Wednesday, May 26, 2010

punched in the gut

Tonight Cole's father called, inviting him to go camping for the weekend.

To the average person this sounds exciting, but in our home this causes insane amounts of frustration and pressure.
Cole has a hard time being away for more than 2 nights and the fact that dad actually wants to do something as elaborate as camping was a shocker in itself.

Cole and I had a discussion about the camping trip, when it would happen and where it would be. At first he was excited but then... the anxiety set in.

He's not sure.

So much truth came out of my little boy's mouth tonight I'm not sure how to feel. I just know it's my job to protect him to the best of my ability but when the law says you must send your child to the other parents house, my hands are tied.

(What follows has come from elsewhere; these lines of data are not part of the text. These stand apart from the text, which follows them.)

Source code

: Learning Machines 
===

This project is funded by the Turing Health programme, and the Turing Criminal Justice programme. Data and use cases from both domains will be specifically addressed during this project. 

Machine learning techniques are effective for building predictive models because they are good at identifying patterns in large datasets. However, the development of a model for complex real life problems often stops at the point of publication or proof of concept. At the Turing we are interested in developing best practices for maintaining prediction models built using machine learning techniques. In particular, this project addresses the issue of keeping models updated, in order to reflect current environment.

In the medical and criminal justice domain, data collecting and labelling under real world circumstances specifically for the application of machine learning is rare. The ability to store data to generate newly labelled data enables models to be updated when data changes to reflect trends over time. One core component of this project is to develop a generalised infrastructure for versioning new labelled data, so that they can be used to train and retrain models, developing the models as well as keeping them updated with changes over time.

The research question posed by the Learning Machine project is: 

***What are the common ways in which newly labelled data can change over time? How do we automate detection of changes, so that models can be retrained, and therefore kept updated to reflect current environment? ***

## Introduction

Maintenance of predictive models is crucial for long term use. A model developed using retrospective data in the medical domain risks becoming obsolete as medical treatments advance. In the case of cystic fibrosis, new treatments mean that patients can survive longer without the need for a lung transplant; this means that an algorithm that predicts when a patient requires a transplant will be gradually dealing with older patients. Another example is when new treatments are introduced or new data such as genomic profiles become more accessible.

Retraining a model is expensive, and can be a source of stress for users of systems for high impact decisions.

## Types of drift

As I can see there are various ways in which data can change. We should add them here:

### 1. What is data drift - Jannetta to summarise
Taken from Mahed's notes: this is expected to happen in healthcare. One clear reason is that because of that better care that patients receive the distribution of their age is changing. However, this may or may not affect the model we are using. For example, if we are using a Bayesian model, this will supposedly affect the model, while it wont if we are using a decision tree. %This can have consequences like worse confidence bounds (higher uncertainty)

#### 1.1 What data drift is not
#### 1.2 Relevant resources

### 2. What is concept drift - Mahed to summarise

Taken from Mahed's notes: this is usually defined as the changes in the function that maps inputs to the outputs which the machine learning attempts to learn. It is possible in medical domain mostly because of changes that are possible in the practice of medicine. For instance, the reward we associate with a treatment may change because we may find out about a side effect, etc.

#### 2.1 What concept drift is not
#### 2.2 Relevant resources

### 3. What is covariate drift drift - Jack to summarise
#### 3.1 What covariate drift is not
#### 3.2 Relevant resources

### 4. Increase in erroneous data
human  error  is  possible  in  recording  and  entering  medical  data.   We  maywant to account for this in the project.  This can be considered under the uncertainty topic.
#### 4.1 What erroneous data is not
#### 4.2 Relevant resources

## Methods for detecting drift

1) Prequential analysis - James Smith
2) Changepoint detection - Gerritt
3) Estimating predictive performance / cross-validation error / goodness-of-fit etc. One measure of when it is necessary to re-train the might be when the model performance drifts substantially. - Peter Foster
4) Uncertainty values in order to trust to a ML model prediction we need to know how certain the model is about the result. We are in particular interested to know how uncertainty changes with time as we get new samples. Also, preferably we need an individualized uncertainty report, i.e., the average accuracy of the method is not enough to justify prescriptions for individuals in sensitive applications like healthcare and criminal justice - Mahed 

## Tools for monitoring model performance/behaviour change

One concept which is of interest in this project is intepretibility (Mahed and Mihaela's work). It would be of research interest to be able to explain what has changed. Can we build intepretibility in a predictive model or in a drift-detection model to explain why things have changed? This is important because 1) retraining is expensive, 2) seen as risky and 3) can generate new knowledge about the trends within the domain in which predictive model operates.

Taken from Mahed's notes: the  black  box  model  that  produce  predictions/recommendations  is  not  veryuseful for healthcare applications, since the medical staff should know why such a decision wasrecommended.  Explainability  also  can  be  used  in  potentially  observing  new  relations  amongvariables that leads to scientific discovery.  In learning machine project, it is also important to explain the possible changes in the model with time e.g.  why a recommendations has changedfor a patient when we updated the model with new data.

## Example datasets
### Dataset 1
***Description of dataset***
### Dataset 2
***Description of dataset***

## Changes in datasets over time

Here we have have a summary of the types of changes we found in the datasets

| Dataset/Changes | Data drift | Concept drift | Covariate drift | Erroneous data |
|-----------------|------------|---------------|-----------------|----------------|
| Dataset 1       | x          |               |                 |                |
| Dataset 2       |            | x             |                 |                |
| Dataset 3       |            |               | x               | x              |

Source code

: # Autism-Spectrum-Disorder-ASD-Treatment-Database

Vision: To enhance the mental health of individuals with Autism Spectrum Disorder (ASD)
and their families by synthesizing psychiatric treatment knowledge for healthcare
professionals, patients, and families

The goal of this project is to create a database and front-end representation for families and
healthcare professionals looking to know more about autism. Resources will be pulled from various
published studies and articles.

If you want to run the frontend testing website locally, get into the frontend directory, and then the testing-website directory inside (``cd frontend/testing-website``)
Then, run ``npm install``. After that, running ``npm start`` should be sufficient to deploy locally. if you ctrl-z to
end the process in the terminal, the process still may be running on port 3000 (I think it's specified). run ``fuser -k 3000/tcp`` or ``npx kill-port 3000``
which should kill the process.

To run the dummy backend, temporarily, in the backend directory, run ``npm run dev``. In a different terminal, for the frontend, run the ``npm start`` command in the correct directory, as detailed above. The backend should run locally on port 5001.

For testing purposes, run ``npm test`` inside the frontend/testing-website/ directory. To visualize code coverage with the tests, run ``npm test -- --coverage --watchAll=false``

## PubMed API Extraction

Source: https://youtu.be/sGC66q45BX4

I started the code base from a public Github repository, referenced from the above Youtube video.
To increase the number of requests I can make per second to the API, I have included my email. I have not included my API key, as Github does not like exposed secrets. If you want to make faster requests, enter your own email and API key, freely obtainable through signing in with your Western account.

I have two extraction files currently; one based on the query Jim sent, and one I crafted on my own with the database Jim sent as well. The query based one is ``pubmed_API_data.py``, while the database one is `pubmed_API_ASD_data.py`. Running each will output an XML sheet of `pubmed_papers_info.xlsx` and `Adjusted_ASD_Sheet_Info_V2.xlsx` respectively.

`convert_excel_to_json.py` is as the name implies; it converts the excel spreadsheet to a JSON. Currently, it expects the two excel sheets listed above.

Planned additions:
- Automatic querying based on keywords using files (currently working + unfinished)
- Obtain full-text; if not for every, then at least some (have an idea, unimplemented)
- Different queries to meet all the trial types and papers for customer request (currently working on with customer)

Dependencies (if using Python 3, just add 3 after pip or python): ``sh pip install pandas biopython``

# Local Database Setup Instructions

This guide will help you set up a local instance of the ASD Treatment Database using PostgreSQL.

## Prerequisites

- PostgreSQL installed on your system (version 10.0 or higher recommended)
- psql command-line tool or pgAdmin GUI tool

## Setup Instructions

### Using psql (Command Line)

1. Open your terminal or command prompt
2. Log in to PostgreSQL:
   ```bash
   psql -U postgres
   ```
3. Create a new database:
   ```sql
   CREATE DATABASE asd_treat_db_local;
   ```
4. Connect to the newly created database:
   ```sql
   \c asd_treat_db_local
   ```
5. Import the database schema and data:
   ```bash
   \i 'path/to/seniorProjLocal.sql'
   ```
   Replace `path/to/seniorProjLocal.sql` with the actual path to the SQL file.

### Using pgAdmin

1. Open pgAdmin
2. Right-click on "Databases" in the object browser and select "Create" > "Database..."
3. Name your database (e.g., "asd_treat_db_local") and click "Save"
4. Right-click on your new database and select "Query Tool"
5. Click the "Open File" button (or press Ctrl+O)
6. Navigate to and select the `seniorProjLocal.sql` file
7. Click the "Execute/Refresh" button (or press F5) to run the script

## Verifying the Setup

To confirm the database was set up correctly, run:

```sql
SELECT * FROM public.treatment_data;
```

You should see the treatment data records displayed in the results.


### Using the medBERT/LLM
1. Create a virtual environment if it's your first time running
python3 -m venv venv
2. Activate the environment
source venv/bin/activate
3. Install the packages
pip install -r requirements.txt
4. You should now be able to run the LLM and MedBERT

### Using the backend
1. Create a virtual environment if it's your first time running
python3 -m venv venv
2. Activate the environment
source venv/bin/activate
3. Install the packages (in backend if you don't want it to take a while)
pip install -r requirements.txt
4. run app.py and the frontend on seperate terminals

Cole is bothered by his dad "being old". The man is almost 51, I'm 30. So yes, to a 9 year old- he's OLD.
He smokes. This makes poor little Boy Child absolutely sick to his stomach. All those advertisements of the old corpse looking man that's smoking has my child scared to death!
I was informed tonight that when he goes with dad, "I get a funny feeling in my tummy."
Now having been a child of a divorce I know that feeling all too well. Especially when you don't trust the other parent. My son doesn't trust his father or his older brother.

I'm sick.

I casually said to him, "dad told me you tell him all the time you wished you two spent more time together..."
Cole immediately replied with no hesitation, "I say that so he won't get mad... or even sad"

I asked him if he says things to make me happy, and again no hesitation... "never momma, I tell you the truth."

I could only cry.

Tuesday, May 18, 2010

they add pleasure to life

I can't even put in to words how this video makes me feel, but I will tell you it hit close to home and it made me cry. A lot.

Please watch.


Q&A from StoryCorps on Vimeo.

Sunday, May 16, 2010

throwing my hands up

"give up for good and he will show up"

That's the advice I was given today from a friend who has been in a crazy ass unstable relationship* for the past 12ish years.

Is that really true? If I just "give up" this person, whom I'm meant to be with, will just show up? Unexpectedly of course.

I'm not so sure I believe it. I've thrown my hands up. I've walked away. I've cried. I've even screamed and stomped my feet. Nothing.

I'm just not so sure anymore.

*but I still stand by her

Friday, May 14, 2010

Jose!

I vow to you I will become an alcoholic if next week is a repeat of this one.

My drink of choice?

Margaritas.

Fruity.
On the rocks with a nice salted or maybe a sugared rim!

Saturday, May 8, 2010

I decided

Today would be a great day to graduate from college!

So I did!

Monday, May 3, 2010

an open letter

Dear Sir:

Your priorities are fucked up. Plain and simple. Get a clue.

Sincerely,

Someone who is sick and tired of being sick and tired.